The January 6 attack that killed five people at the Fort Lauderdale airport has led some in Congress to call for an end to allowing air travelers to check firearms in their baggage, but limiting responsible gun owners’ rights would do nothing to stop tragedies like the most recent attack in Florida.

“There’s no question we need to review not only the question of whether people should be able to travel with their firearms even if they’re in checked baggage, but I think we need to take a hard look at the security around baggage-claim areas, and not just leave it at that,” said U.S. Rep. Debbie Wasserman-Schultz, D-Fla., the former chair of the Democratic National Committee whose district includes the Fort Lauderdale airport.

Florida is already one of only six states that ban legal gun owners from carrying firearms at airports, and the federal government currently bans the possession of guns beyond the Transportation Security Administration’s checkpoint.

The policies proposed by Wasserman-Schultz and others to ban gun owners from carrying their firearms in airport baggage-claim areas and in checked baggage won’t prevent mass shootings. In fact, statistics show they could make mass shootings more likely.

According to a Heritage Foundation analysis of Stanford University’s mass-shootings dataset, there were 54 mass shootings between 2002 and February 2016 in which the shooter targeted random victims. Of those 54 mass shootings, which are defined as involving three or more killed or injured victims, 37, about 69 percent, occurred in locations that had gun bans.
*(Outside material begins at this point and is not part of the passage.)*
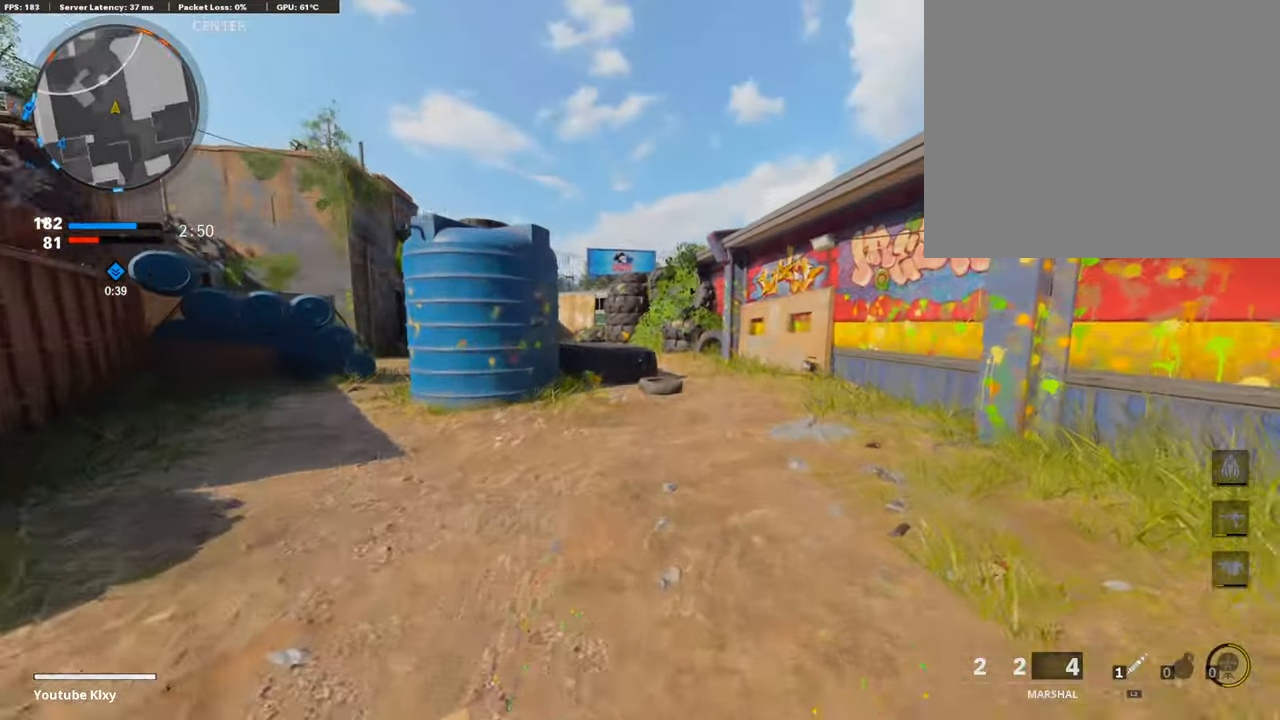
{"buttons": [], "left_stick": "up", "right_stick": "center", "events": [[17, "right_stick", "center"]]}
In a 2013 analysis by John Lott, the president of the Crime Prevention Research Center, he found of all the public shootings in the United States between 1950 and 2012 in which three or more people were killed, all but two occurred in gun-free areas.

If gun bans are meant to stop mass killings like the Fort Lauderdale tragedy, they clearly aren’t working.

State and local data also conflict with many Democrats’ call to restrict gun rights in public areas like airports. In 2016, despite strict gun-control laws, there were 762 murders in Chicago, more than in any other city in the United States, and 4,331 shooting victims. Gun-control advocates say Chicago’s high gun-crime figures are due to the lax gun laws in surrounding states, but data show gun crime in those states is not high. Iowa and Wisconsin are among the states with the lowest gun crime.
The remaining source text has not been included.